* Work instructions
From the material below, copy exactly the lines beginning with the one that contains "Scholarship applicants must" and ending with the one that contains "Online Conference Format"; the pictures stay out.
-------- Exercise inputs --------
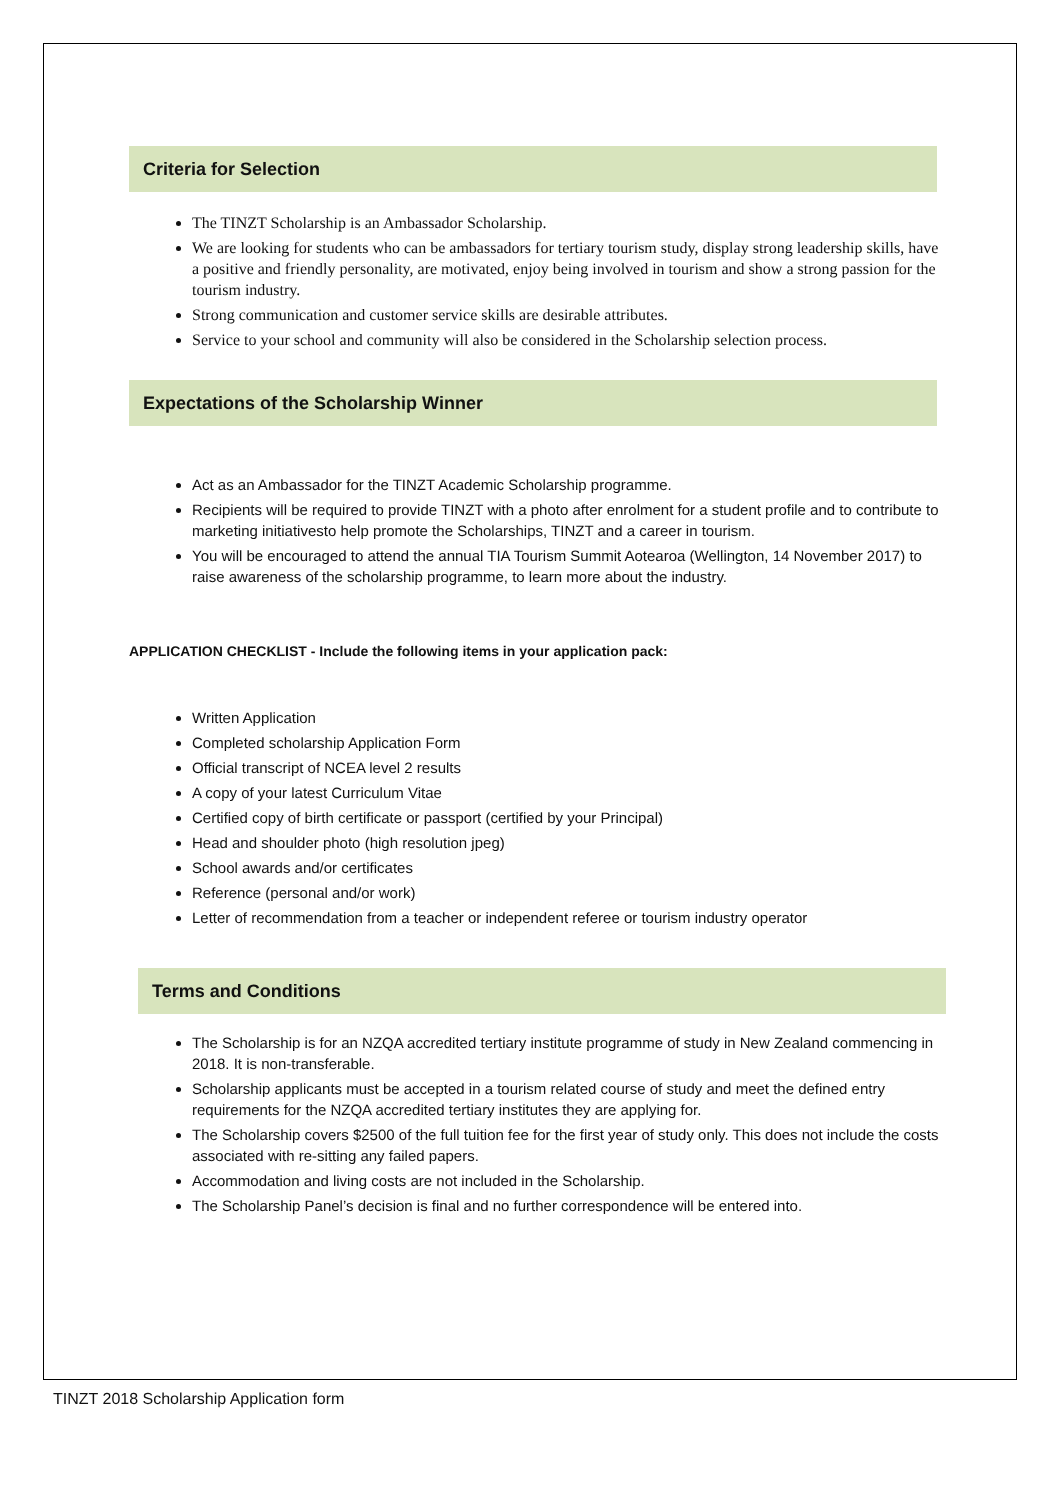Criteria for Selection
The TINZT Scholarship is an Ambassador Scholarship.
We are looking for students who can be ambassadors for tertiary tourism study, display strong leadership skills, have a positive and friendly personality, are motivated, enjoy being involved in tourism and show a strong passion for the tourism industry.
Strong communication and customer service skills are desirable attributes.
Service to your school and community will also be considered in the Scholarship selection process.
Expectations of the Scholarship Winner
Act as an Ambassador for the TINZT Academic Scholarship programme.
Recipients will be required to provide TINZT with a photo after enrolment for a student profile and to contribute to marketing initiativesto help promote the Scholarships, TINZT and a career in tourism.
You will be encouraged to attend the annual TIA Tourism Summit Aotearoa (Wellington, 14 November 2017) to raise awareness of the scholarship programme, to learn more about the industry.
APPLICATION CHECKLIST - Include the following items in your application pack:
Written Application
Completed scholarship Application Form
Official transcript of NCEA level 2 results
A copy of your latest Curriculum Vitae
Certified copy of birth certificate or passport (certified by your Principal)
Head and shoulder photo (high resolution jpeg)
School awards and/or certificates
Reference (personal and/or work)
Letter of recommendation from a teacher or independent referee or tourism industry operator
Terms and Conditions
The Scholarship is for an NZQA accredited tertiary institute programme of study in New Zealand commencing in 2018. It is non-transferable.
Scholarship applicants must be accepted in a tourism related course of study and meet the defined entry requirements for the NZQA accredited tertiary institutes they are applying for.
The Scholarship covers $2500 of the full tuition fee for the first year of study only. This does not include the costs associated with re-sitting any failed papers.
Accommodation and living costs are not included in the Scholarship.
The Scholarship Panel’s decision is final and no further correspondence will be entered into.
TINZT 2018 Scholarship Application form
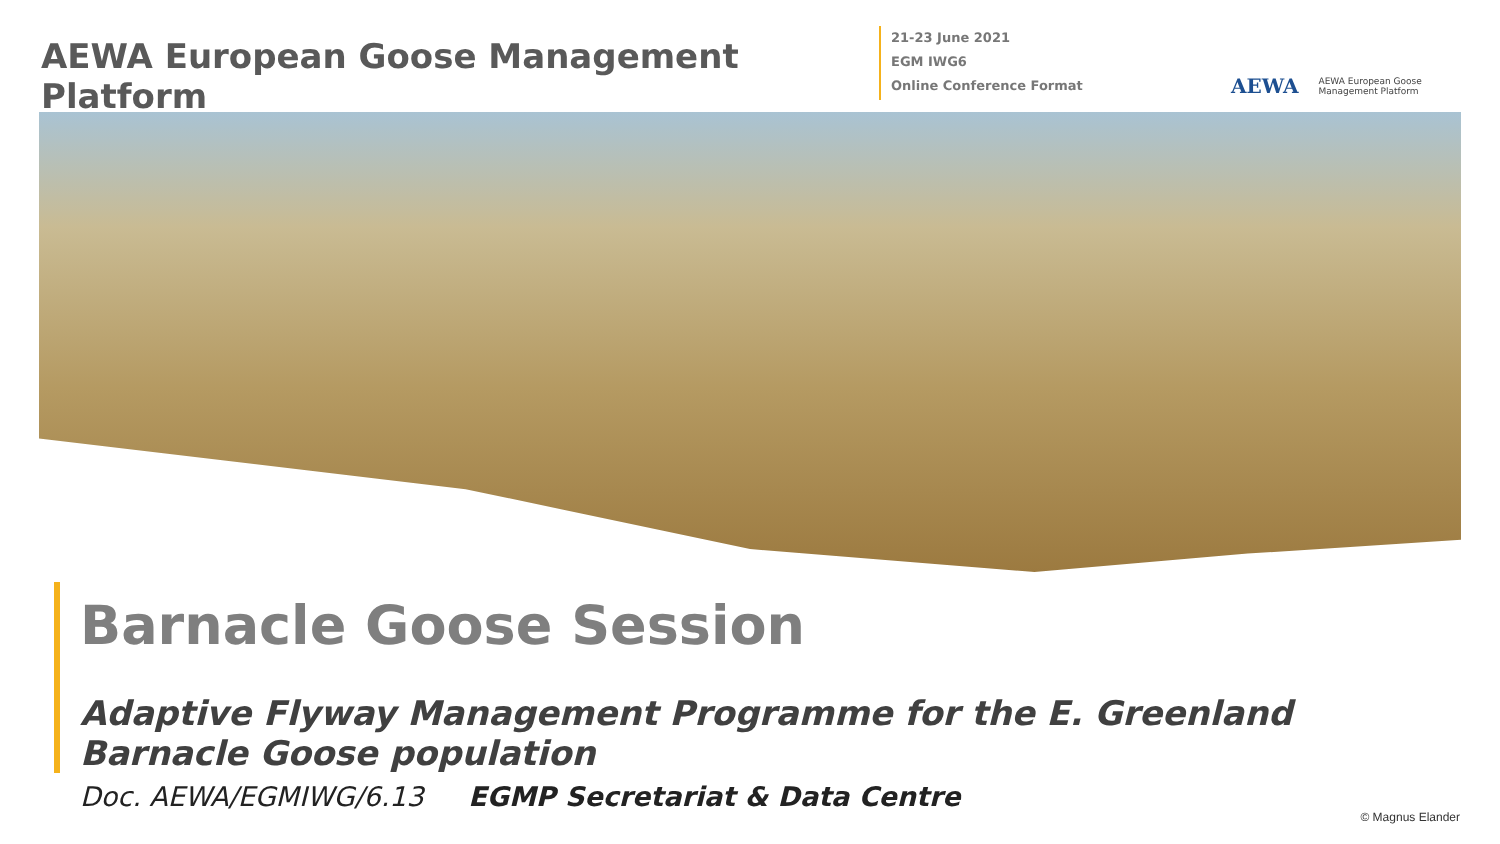AEWA European Goose Management Platform
21-23 June 2021
EGM IWG6
Online Conference Format
AEWA
AEWA European Goose
Management Platform
Barnacle Goose Session
Adaptive Flyway Management Programme for the E. Greenland
Barnacle Goose population
Doc. AEWA/EGMIWG/6.13 EGMP Secretariat & Data Centre
© Magnus Elander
--------
* Answer to this task
Scholarship applicants must be accepted in a tourism related course of study and meet the defined entry requirements for the NZQA accredited tertiary institutes they are applying for.
The Scholarship covers $2500 of the full tuition fee for the first year of study only. This does not include the costs associated with re-sitting any failed papers.
Accommodation and living costs are not included in the Scholarship.
The Scholarship Panel’s decision is final and no further correspondence will be entered into.
TINZT 2018 Scholarship Application form
AEWA European Goose Management Platform
21-23 June 2021
EGM IWG6
Online Conference Format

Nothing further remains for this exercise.